Bank of England Governor Takes a Crack at the Inflation Mystery
Central bank sleuths are on the case. What explains the "mystery," to use Janet Yellen's word, behind low inflation and strong employment?
It's a question that requires global detective work, a point amplified by the Federal Reserve minutes this week when someone (who may have been Yellen) remarked on the global nature of the challenge. Inflation and wages remain stubbornly low despite a global upswing. What gives?
Discussing this with a senior Asian official this month, I was referred to a speech by Mark Carney a few weeks ago. The Bank of England governor was on to something in a somewhat overlooked Sept. 18 speech probing the links between globalization and domestic prices. The main takeaway: Domestic economic conditions and the ability of domestic labor to extract wage increases have shrunk in importance. What matters isn't what the person living next door to you can command for his labor; it's what the person across the ocean can get.
The rise of global supply chains, the pool of international labor, and borrowers and lenders operating in a host of currencies -- all of those factors impact inflation. The tension here is that central banks have mandates given to them by domestic governments and legislatures. They in turn answer to voters mostly uninterested or ill-informed about developments overseas and how they shape the economic life of a given nation.
The role of imported goods in keeping down prices at, say, Wal-Mart Stores Inc., is pretty well understood. Thank goodness for services, where trade is less liberalized. Were it not for the higher cost of services, inflation in the most developed economies would be even more microscopic. Carney reckons goods prices in the U.K. fell an average 0.3 percent over the past two decades; services rose by an average 3.4 percent.
Then there are the supply chains and the role of various components coming from an array of countries with different labor and pricing terrains. This, too, chips away at the primacy of domestic conditions in determining inflation.
And the big one: labor markets. Note the plural. Not just one country. The jobs market may be tight in the U.S., Germany or the U.K. without giving much impetus to compensation growth. Here's Carney again:
The doubling of the effective global labour pool represents a huge, positive supply shock for the global economy. It has encouraged the shift of the production of goods and services that use lower-skilled labour intensively to countries with an abundance of lower-skilled workers – predominantly emerging market economies – while production of goods and services requiring more highly skilled labour has concentrated in countries with a greater share of higher skilled labour – predominantly advanced economies. The growing ability to split production components and tasks through global value chains has amplified this effect.

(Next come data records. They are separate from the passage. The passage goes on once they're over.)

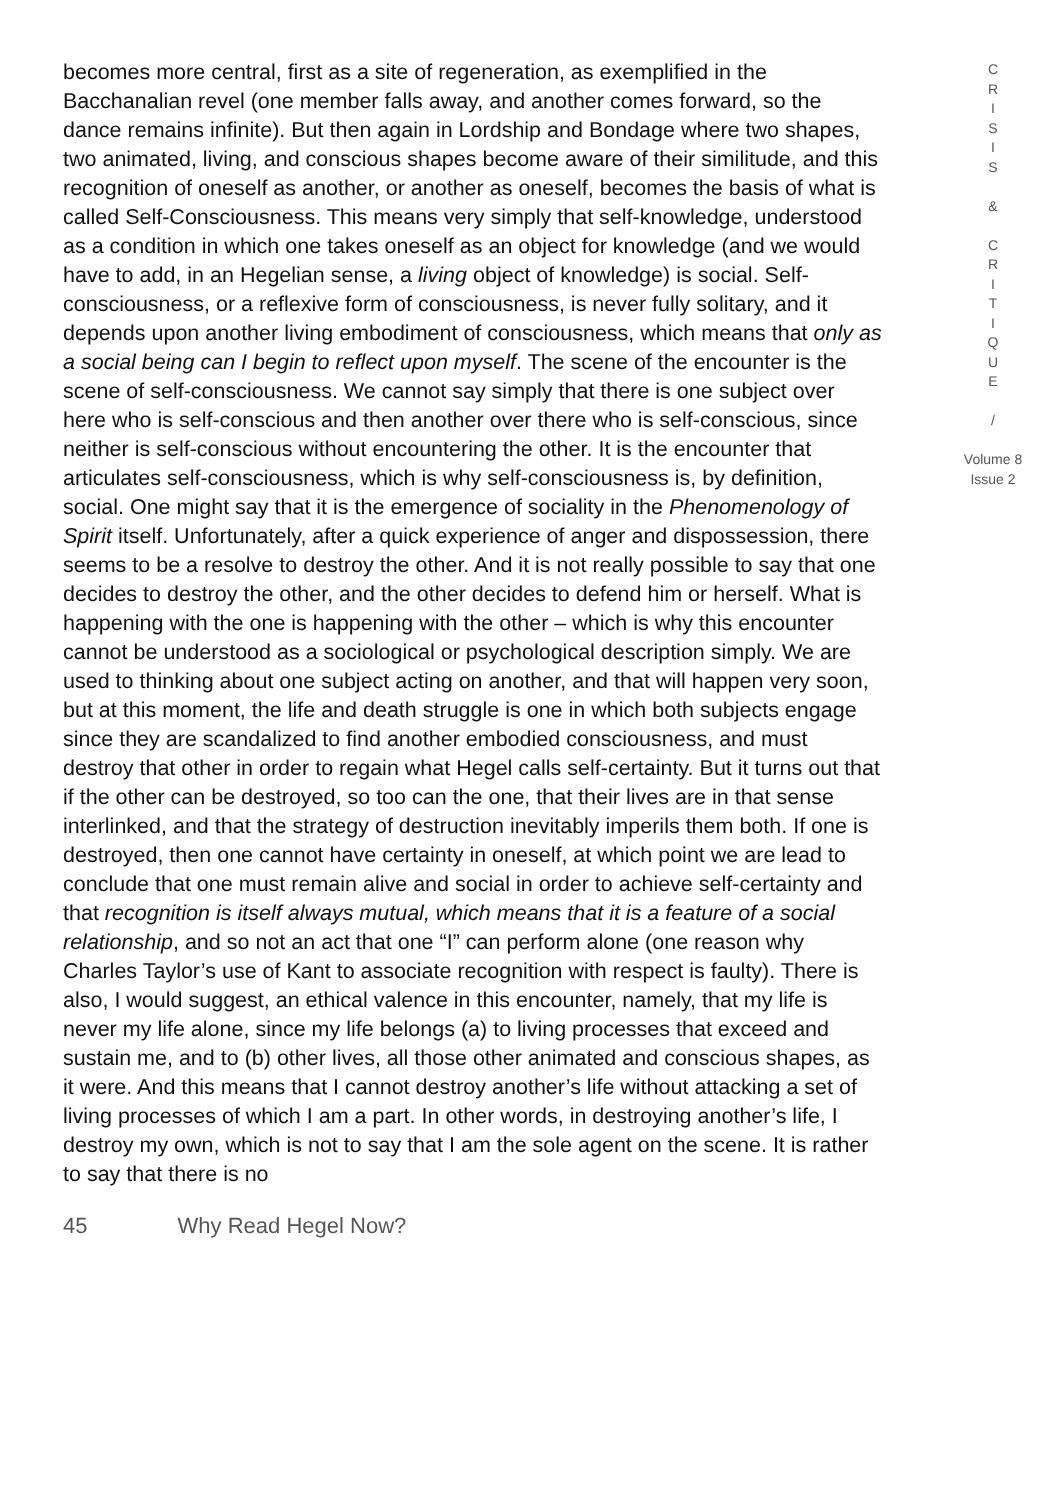becomes more central, first as a site of regeneration, as exemplified in the Bacchanalian revel (one member falls away, and another comes forward, so the dance remains infinite). But then again in Lordship and Bondage where two shapes, two animated, living, and conscious shapes become aware of their similitude, and this recognition of oneself as another, or another as oneself, becomes the basis of what is called Self-Consciousness. This means very simply that self-knowledge, understood as a condition in which one takes oneself as an object for knowledge (and we would have to add, in an Hegelian sense, a living object of knowledge) is social. Self-consciousness, or a reflexive form of consciousness, is never fully solitary, and it depends upon another living embodiment of consciousness, which means that only as a social being can I begin to reflect upon myself. The scene of the encounter is the scene of self-consciousness. We cannot say simply that there is one subject over here who is self-conscious and then another over there who is self-conscious, since neither is self-conscious without encountering the other. It is the encounter that articulates self-consciousness, which is why self-consciousness is, by definition, social. One might say that it is the emergence of sociality in the Phenomenology of Spirit itself. Unfortunately, after a quick experience of anger and dispossession, there seems to be a resolve to destroy the other. And it is not really possible to say that one decides to destroy the other, and the other decides to defend him or herself. What is happening with the one is happening with the other – which is why this encounter cannot be understood as a sociological or psychological description simply. We are used to thinking about one subject acting on another, and that will happen very soon, but at this moment, the life and death struggle is one in which both subjects engage since they are scandalized to find another embodied consciousness, and must destroy that other in order to regain what Hegel calls self-certainty. But it turns out that if the other can be destroyed, so too can the one, that their lives are in that sense interlinked, and that the strategy of destruction inevitably imperils them both. If one is destroyed, then one cannot have certainty in oneself, at which point we are lead to conclude that one must remain alive and social in order to achieve self-certainty and that recognition is itself always mutual, which means that it is a feature of a social relationship, and so not an act that one “I” can perform alone (one reason why Charles Taylor’s use of Kant to associate recognition with respect is faulty). There is also, I would suggest, an ethical valence in this encounter, namely, that my life is never my life alone, since my life belongs (a) to living processes that exceed and sustain me, and to (b) other lives, all those other animated and conscious shapes, as it were. And this means that I cannot destroy another’s life without attacking a set of living processes of which I am a part. In other words, in destroying another’s life, I destroy my own, which is not to say that I am the sole agent on the scene. It is rather to say that there is no
C
R
I
S
I
S
&
C
R
I
T
I
Q
U
E
/
Volume 8
Issue 2
45 Why Read Hegel Now?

Globalisation has also increased the contestability of labour markets, weakening the extent to which slack in domestic labour markets influences domestic inflationary pressures. That is, the increased ease with which activities can be off-shored or domestic vacancies filled by sourcing workers from abroad may have reduced the relative bargaining power and wage expectations of workers. While it is difficult to measure precisely, available evidence suggests that contestability effects could be significant. Greater openness appears to have reduced the sensitivity of wages to domestic labour market conditions.
Something that tends to be overlooked: Skilled workers tend to save more money than other workers. And those savings are managed by funds and banks with global reach and global portfolios. And as the world population ages, the amount of retirement savings swells, rolling around the world, looking for return and keeping market interest rates low. This means that interest rates and financial conditions in any given country may say more about global capital flows than they do about local conditions.
All this brings us to the question that dare not speak its name: Do we need a global monetary policy rather than a collection of national ones? Carney doesn't go there. That's a fight he doesn't need right now, given the mess created by the British electorate's decision to thumb its nose at the world.
But it's a worthwhile subject for a future column. One big challenge would be getting national politicians to openly say that their central bank needs to think about the world, not just their electoral districts. That is an extremely tough sell. Bravo to Carney for his contribution to solving the mystery. Same to Claudio Borio, who made provocative remarks on the same a few days later. If we don't ask the right questions, we surely won't get the explanation for -- let alone the solution to -- the case of the missing inflation.